Still intact are the original station houses complete with woodwork and pressed
tin ceilings, rest rooms, fare collection booths and the platform canopies. At this juncture, an elevated structure once continued to the Metropolitan
Main Line which was used by four different lines that served the west side. Few remnants exist today of that line, but if you look at the Chicago River
two blocks west, you can still see the foundation of the old west bridge pit. In the mid-1980s, Quincy was closed for extensive rehibilitation. It was to be restored
as close to its original 1897 appearance as feasible, while maintaining capacity for
current ridership and adhering the modern safety and security standards. The preservation-sensitive restoration included the replication
of the ticket agent’s booth from the original 1897 drawings. Location of the now demolished Madison/Wells station. It closed
Sunday, January 30, 1994 and demolished so that work on the
Washington/Wells station could begin. Washington/Wells station opened in July 1995. Location of the now demolished Randolph/Wells station. It closed on
Monday, July 17, 1995. The remaining platform is now used for storage. The Clark/Lake tri-level facility is the CTA’s largest, most complex station and one of
its busiest. It was created in 1992 when the Clark/Lake elevated station and the Lake Transfer subway station — which previously had separate fare controls and
mezzanines — were renovated and had their passenger access relocated into
two buildings. In 1966, State/Lake became the first Loop ‘L’ station to receive an escalator for
passenger convenience as part of a series of station improvements and renovations
the CTA performed in the mid- and late-1960s. State/Lake is the last remaining example of 1895 Loop architecture from the State
Street Leg, despite its altered condition. The station still sports its original decorative
railings and canopies, among other remnants. Location of the now demolished Randolph/Wabash station.

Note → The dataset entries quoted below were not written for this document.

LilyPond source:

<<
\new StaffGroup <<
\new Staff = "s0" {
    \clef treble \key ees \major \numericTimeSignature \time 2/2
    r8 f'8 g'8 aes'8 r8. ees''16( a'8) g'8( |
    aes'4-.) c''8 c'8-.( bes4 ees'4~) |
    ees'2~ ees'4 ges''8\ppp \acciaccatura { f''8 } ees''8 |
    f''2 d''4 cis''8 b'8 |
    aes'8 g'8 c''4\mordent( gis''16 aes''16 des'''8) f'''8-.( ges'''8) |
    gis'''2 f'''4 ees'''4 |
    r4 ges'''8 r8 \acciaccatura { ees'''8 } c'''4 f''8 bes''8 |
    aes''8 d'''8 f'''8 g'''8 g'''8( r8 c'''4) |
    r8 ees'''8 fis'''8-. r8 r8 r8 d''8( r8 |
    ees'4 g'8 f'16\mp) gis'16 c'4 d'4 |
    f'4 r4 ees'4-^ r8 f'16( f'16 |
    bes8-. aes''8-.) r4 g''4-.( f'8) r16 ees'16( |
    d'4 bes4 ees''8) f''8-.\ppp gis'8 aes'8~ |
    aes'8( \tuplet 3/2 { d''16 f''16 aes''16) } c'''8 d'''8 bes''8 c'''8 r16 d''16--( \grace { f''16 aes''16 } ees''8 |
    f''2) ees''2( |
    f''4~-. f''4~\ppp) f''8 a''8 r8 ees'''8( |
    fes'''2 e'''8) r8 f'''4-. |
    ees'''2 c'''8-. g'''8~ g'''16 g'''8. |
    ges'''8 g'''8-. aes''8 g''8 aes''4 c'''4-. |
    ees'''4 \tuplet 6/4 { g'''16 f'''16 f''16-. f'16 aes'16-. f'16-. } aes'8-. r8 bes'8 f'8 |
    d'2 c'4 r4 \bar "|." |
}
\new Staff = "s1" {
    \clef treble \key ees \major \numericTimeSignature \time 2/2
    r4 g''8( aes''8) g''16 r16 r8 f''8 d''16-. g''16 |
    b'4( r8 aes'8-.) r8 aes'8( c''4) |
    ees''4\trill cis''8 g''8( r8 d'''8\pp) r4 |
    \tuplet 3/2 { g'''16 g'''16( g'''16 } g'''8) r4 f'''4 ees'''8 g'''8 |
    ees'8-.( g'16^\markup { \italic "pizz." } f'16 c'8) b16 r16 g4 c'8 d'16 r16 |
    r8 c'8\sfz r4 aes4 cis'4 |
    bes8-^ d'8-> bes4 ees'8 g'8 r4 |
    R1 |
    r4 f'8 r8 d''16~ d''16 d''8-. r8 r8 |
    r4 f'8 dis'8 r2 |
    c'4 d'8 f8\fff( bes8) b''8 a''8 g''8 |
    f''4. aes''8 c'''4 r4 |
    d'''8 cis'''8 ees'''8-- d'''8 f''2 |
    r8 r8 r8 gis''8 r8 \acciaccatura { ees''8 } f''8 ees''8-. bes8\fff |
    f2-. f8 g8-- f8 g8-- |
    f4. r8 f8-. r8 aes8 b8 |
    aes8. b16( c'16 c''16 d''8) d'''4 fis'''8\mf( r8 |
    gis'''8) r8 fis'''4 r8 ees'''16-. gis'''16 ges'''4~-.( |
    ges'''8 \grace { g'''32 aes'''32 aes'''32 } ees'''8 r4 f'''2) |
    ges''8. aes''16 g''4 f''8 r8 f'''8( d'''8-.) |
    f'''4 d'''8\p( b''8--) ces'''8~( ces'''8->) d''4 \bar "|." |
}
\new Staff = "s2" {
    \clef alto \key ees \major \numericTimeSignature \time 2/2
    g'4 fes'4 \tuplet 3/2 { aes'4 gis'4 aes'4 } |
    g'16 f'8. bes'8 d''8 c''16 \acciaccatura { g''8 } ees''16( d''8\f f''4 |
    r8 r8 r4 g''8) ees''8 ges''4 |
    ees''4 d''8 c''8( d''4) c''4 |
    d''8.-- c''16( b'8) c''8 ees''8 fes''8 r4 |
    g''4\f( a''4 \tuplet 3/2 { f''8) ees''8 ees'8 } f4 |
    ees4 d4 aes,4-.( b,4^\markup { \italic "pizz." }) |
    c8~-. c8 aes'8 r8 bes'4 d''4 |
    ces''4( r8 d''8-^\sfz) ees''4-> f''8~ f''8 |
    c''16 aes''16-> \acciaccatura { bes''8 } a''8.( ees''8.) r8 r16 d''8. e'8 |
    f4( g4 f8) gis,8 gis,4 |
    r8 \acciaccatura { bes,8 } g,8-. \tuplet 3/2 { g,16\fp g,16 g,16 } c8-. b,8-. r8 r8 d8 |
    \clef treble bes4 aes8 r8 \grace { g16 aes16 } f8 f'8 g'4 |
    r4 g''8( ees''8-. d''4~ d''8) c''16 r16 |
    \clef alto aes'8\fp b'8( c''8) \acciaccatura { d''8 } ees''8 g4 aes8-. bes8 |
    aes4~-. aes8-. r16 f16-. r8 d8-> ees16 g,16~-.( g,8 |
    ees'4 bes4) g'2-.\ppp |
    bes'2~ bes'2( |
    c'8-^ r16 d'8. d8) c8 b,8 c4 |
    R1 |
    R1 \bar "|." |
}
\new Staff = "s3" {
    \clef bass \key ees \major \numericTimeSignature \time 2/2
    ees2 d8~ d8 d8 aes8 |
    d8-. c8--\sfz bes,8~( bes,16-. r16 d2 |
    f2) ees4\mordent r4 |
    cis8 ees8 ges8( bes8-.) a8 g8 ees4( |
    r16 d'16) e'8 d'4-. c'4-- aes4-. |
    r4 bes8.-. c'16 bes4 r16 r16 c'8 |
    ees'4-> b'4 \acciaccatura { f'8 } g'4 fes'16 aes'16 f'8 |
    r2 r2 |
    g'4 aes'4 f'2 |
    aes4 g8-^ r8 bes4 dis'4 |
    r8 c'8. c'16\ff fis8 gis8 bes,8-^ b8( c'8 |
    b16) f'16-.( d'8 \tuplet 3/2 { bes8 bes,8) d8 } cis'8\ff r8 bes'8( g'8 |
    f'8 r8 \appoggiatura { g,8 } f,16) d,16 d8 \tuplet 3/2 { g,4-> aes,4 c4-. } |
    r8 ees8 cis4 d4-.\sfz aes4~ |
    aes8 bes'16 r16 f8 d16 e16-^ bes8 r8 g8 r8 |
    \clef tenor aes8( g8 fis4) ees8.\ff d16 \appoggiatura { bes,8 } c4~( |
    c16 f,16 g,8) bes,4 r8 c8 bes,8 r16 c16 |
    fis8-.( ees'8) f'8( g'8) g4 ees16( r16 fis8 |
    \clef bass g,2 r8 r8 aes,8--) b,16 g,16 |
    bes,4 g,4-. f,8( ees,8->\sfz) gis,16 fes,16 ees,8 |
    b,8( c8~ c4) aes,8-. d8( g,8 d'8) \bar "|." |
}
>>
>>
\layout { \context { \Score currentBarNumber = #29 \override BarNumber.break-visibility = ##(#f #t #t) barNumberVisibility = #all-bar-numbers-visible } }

It closed on September 3, 2017, replaced by the newly constructed
Washington/Wabash station which opened three days earlier. Location of the now demolished Madison/Wabash station.
It closed on Monday, March 16, 2015, for the construction of the new
Washington/Wabash station. Washingon/Wabash station replaced and consolidated the Randolph/Wabash and
Madison/Wabash stations into one facility, located between the two former stations. It opened on Thursday, August 31, 2017.